START Data excerpts

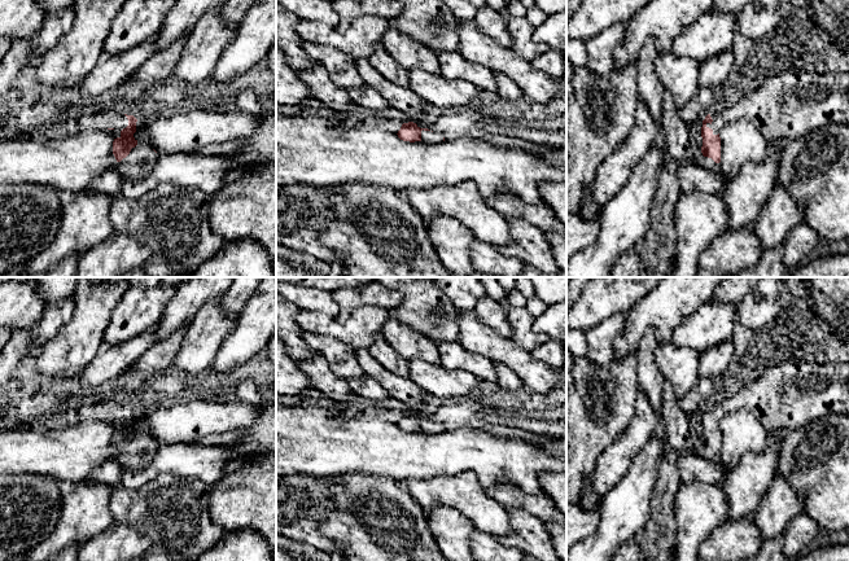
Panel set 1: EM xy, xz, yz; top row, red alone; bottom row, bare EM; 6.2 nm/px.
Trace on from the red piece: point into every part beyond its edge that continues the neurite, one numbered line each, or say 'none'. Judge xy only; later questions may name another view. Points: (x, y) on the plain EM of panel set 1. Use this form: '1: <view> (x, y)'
1: xy (104, 410)
2: xy (141, 448)

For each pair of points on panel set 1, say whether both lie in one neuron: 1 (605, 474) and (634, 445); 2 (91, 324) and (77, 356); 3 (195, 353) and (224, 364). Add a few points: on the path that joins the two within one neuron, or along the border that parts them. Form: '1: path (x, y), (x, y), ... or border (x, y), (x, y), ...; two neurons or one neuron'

END Data excerpts

What you will do> Only the last part of the records is wanted. Repeat it exactly, beginning at the line containing "Trace on from" and ending at the final line.

Response to the task>
Trace on from the red piece: point into every part beyond its edge that continues the neurite, one numbered line each, or say 'none'. Judge xy only; later questions may name another view. Points: (x, y) on the plain EM of panel set 1. Use this form: '1: <view> (x, y)'
1: xy (104, 410)
2: xy (141, 448)

For each pair of points on panel set 1, say whether both lie in one neuron: 1 (605, 474) and (634, 445); 2 (91, 324) and (77, 356); 3 (195, 353) and (224, 364). Add a few points: on the path that joins the two within one neuron, or along the border that parts them. Form: '1: path (x, y), (x, y), ... or border (x, y), (x, y), ...; two neurons or one neuron'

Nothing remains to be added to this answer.